**ВАШЕ ЗАДАНИЕ**
Воспроизведите все строки списка ниже без изменений. Изображения в ответ не включайте.

(Исходные данные)
····················

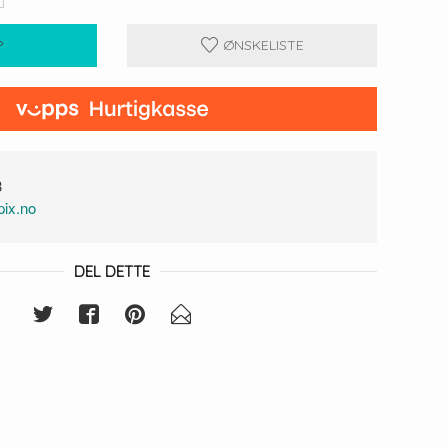
P
ØNSKELISTE
3
ix.no
DEL DETTE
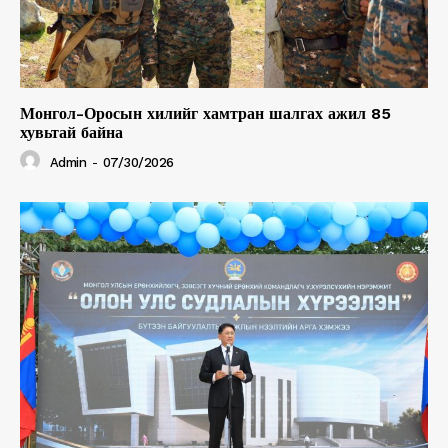
Монгол-Оросын хилийг хамтран шалгах ажил 85
хувьтай байна
Admin
-
07/30/2026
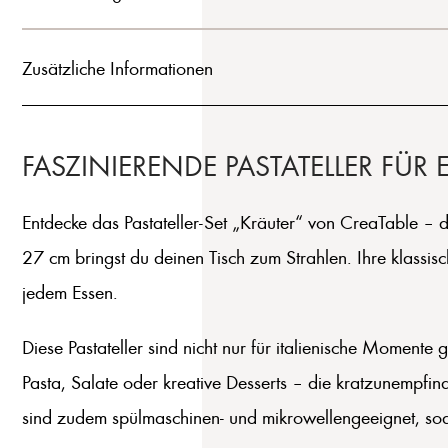
Zusätzliche Informationen
FASZINIERENDE PASTATELLER F
Entdecke das Pastateller-Set „Kräuter“ von CreaTable – d
27 cm bringst du deinen Tisch zum Strahlen. Ihre klassis
jedem Essen.
Diese Pastateller sind nicht nur für italienische Momente 
Pasta, Salate oder kreative Desserts – die kratzunempfin
sind zudem spülmaschinen- und mikrowellengeeignet, sodas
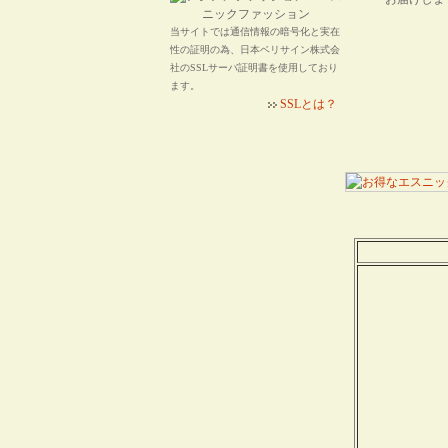
当サイトでは通信情報の暗号化と実在
性の証明の為、日本ベリサイン株式会
社のSSLサーバ証明書を使用しており
ます。
SSLとは？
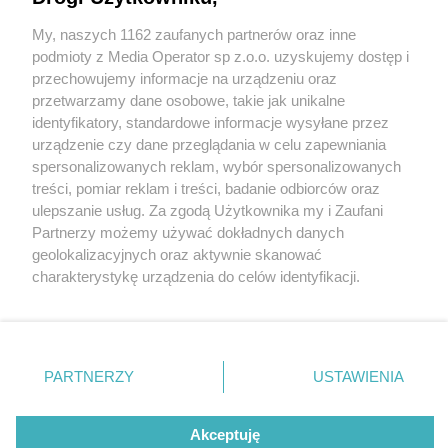
My, naszych 1162 zaufanych partnerów oraz inne
Wydawca mediów
lokalnych
podmioty z Media Operator sp z.o.o. uzyskujemy dostęp i
przechowujemy informacje na urządzeniu oraz
przetwarzamy dane osobowe, takie jak unikalne
identyfikatory, standardowe informacje wysyłane przez
urządzenie czy dane przeglądania w celu zapewniania
6 / 0
spersonalizowanych reklam, wybór spersonalizowanych
Nie zapomnij
treści, pomiar reklam i treści, badanie odbiorców oraz
zapoznać się z:
polityką prywatności
regulamin korzystania z portali
ulepszanie usług. Za zgodą Użytkownika my i Zaufani
Twoje
miasto
Skontakuj się
z nami
Partnerzy możemy używać dokładnych danych
Piekary Śląskie
Kontakt
geolokalizacyjnych oraz aktywnie skanować
Chorzów
Wydawca
charakterystykę urządzenia do celów identyfikacji.
Tarnowskie Góry
Redakcja
Ruda Śląska
Newsletter
Ponieważ cenimy Twoją prywatność, prosimy o zgodę na
Świętochłowice
Reklama
korzystanie z tych technologii poprzez kliknięcie
Tychy
„Akceptuję”. Zgoda jest dobrowolna i zawsze możesz ją
Bytom
Katowice
zmienić/wycofać klikając przycisk ustawień prywatności
REKLAMA
PARTNERZY
USTAWIENIA
Gliwice
znajdujący się w lewym dolnym rogu strony
. Niektóre
Zabrze
Zagłębie
rodzaje przetwarzania danych nie wymagają zgody
użytkownika, ale masz prawo sprzeciwić się takiemu
Akceptuję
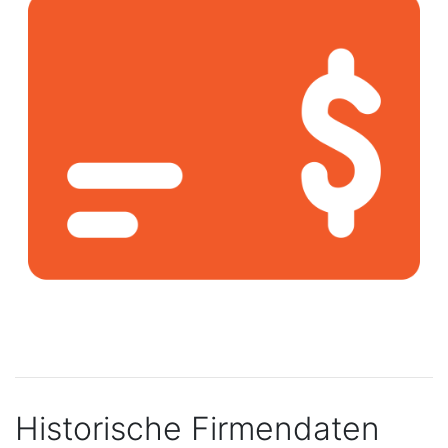
Historische Firmendaten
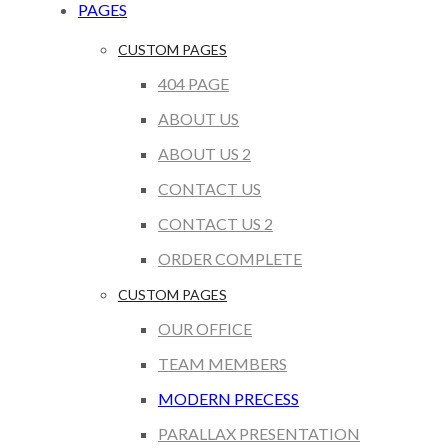
PAGES
CUSTOM PAGES
404 PAGE
ABOUT US
ABOUT US 2
CONTACT US
CONTACT US 2
ORDER COMPLETE
CUSTOM PAGES
OUR OFFICE
TEAM MEMBERS
MODERN PRECESS
PARALLAX PRESENTATION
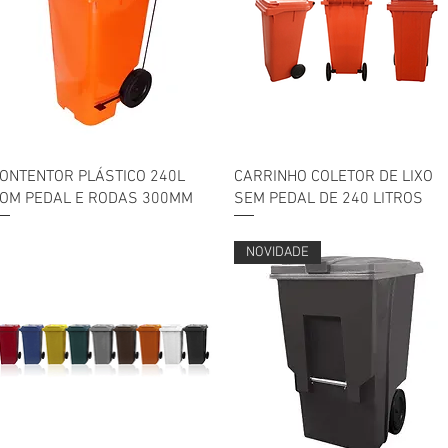
Visualização rápida
Visualização rápida
ONTENTOR PLÁSTICO 240L
CARRINHO COLETOR DE LIXO
OM PEDAL E RODAS 300MM
SEM PEDAL DE 240 LITROS
NOVIDADE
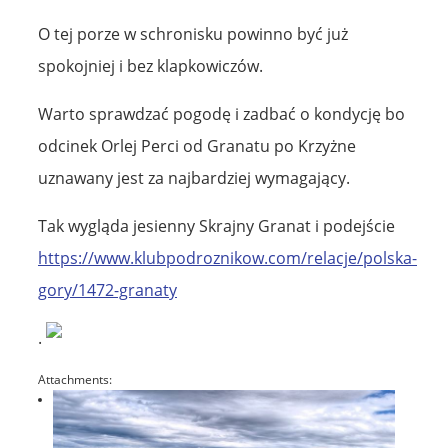
O tej porze w schronisku powinno być już
spokojniej i bez klapkowiczów.
Warto sprawdzać pogodę i zadbać o kondycję bo
odcinek Orlej Perci od Granatu po Krzyżne
uznawany jest za najbardziej wymagający.
Tak wygląda jesienny Skrajny Granat i podejście
https://www.klubpodroznikow.com/relacje/polska-
gory/1472-granaty
.
Attachments:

····················

**ПИСЬМЕННЫЙ ОТВЕТ**
P
ØNSKELISTE
3
ix.no
DEL DETTE
Монгол-Оросын хилийг хамтран шалгах ажил 85
хувьтай байна
Admin
-
07/30/2026
Zusätzliche Informationen
FASZINIERENDE PASTATELLER F
Entdecke das Pastateller-Set „Kräuter“ von CreaTable – d
27 cm bringst du deinen Tisch zum Strahlen. Ihre klassis
jedem Essen.
Diese Pastateller sind nicht nur für italienische Momente 
Pasta, Salate oder kreative Desserts – die kratzunempfin
sind zudem spülmaschinen- und mikrowellengeeignet, sodas
当サイトでは通信情報の暗号化と実在
性の証明の為、日本ベリサイン株式会
社のSSLサーバ証明書を使用しており
ます。
SSLとは？
My, naszych 1162 zaufanych partnerów oraz inne
Wydawca mediów
lokalnych
podmioty z Media Operator sp z.o.o. uzyskujemy dostęp i
przechowujemy informacje na urządzeniu oraz
przetwarzamy dane osobowe, takie jak unikalne
identyfikatory, standardowe informacje wysyłane przez
urządzenie czy dane przeglądania w celu zapewniania
6 / 0
spersonalizowanych reklam, wybór spersonalizowanych
Nie zapomnij
treści, pomiar reklam i treści, badanie odbiorców oraz
zapoznać się z:
polityką prywatności
regulamin korzystania z portali
ulepszanie usług. Za zgodą Użytkownika my i Zaufani
Twoje
miasto
Skontakuj się
z nami
Partnerzy możemy używać dokładnych danych
Piekary Śląskie
Kontakt
geolokalizacyjnych oraz aktywnie skanować
Chorzów
Wydawca
charakterystykę urządzenia do celów identyfikacji.
Tarnowskie Góry
Redakcja
Ruda Śląska
Newsletter
Ponieważ cenimy Twoją prywatność, prosimy o zgodę na
Świętochłowice
Reklama
korzystanie z tych technologii poprzez kliknięcie
Tychy
„Akceptuję”. Zgoda jest dobrowolna i zawsze możesz ją
Bytom
Katowice
zmienić/wycofać klikając przycisk ustawień prywatności
REKLAMA
PARTNERZY
USTAWIENIA
Gliwice
znajdujący się w lewym dolnym rogu strony
. Niektóre
Zabrze
Zagłębie
rodzaje przetwarzania danych nie wymagają zgody
użytkownika, ale masz prawo sprzeciwić się takiemu
Akceptuję
Historische Firmendaten
PAGES
CUSTOM PAGES
404 PAGE
ABOUT US
ABOUT US 2
CONTACT US
CONTACT US 2
ORDER COMPLETE
CUSTOM PAGES
OUR OFFICE
TEAM MEMBERS
MODERN PRECESS
PARALLAX PRESENTATION
Visualização rápida
Visualização rápida
ONTENTOR PLÁSTICO 240L
CARRINHO COLETOR DE LIXO
OM PEDAL E RODAS 300MM
SEM PEDAL DE 240 LITROS
NOVIDADE
O tej porze w schronisku powinno być już
spokojniej i bez klapkowiczów.
Warto sprawdzać pogodę i zadbać o kondycję bo
odcinek Orlej Perci od Granatu po Krzyżne
uznawany jest za najbardziej wymagający.
Tak wygląda jesienny Skrajny Granat i podejście
https://www.klubpodroznikow.com/relacje/polska-
gory/1472-granaty
.
Attachments:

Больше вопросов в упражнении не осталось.